Wird es spürbare Auswirkungen auf nationale Haushalte und Behörden geben?

Die Kosten und Vorteile für nationale Behörden werden vom jeweiligen nationalen Rechtsrahmen abhängen, d. h. von den Möglichkeiten und Bedingungen für Entzug, Erneuerung oder Änderung der Lizenzen und von anderen Verwaltungskosten. Eine Reihe von EU-Mitgliedstaaten wird geltende Lizenzen für das 700-MHz-Band entziehen oder ändern müssen, um die Umstellung dieses Bands auf Mobilfunk-Breitbanddienste zu erlauben. Einerseits würde durch Frequenzversteigerungen zwar Geld in die öffentlichen Kassen kommen, andererseits würden öffentliche Fördermaßnahmen für die Aufrüstung der Endnutzergeräte aber öffentliche Haushaltsmittel erfordern.

Wird es andere spürbare Auswirkungen geben?

Nein.

D. Folgemaßnahmen

Wann wird die Strategie überprüft?

Die Beurteilung der Marktentwicklungen bei der Nutzung des UHF-Bands unter 700 MHz erfolgt im Zuge eines Prozesses auf EU-Ebene, den die Kommission bis 2025 organisieren wird. Falls erforderlich, kann der Rechtsrahmen daraufhin geändert werden.

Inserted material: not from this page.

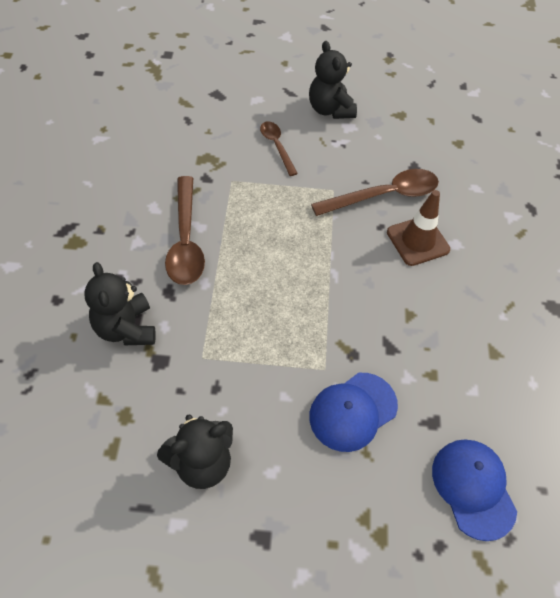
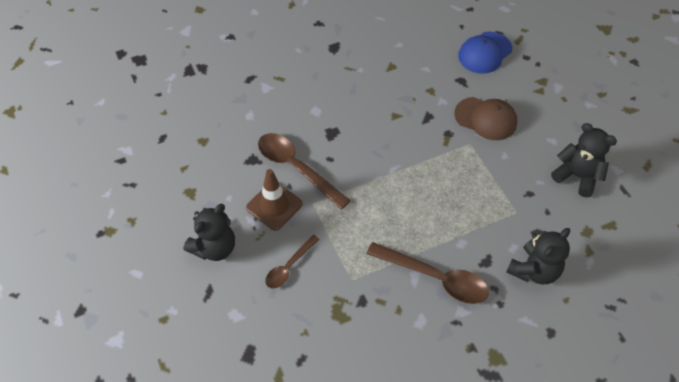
camera: 115 degrees left, 0 degrees up
brown spoon [165,176,205,285] -> brown spoon turned 60 degrees clockwise [366,242,489,304]
blue cap [309,373,398,452] -> brown cap [454,97,517,140]
brown traffic cone [387,190,450,266] -> brown traffic cone moved to [246,169,303,231]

(1)  Bericht von Pascal Lamy, Results of the work of the High Level Group on the future use of the UHF band (470–790 MHz) (Ergebnisse der Arbeit der hochrangigen Gruppe zur künftigen Nutzung des UHF-Bands (470–790 MHz): http://ec.europa.eu/digital-agenda/en/news/report-results-work-high-level-group-future-use-uhf-band .
(2)  Stellungnahme der Gruppe für Frequenzpolitik zu einer langfristigen Strategie für die künftige Nutzung des UHF-Bands (470–790 MHz) in der Europäischen Union (Dok. RSPG14-585 Rev. 1).
(3)  Durchführungsbeschluss 2014/641/EU der Kommission.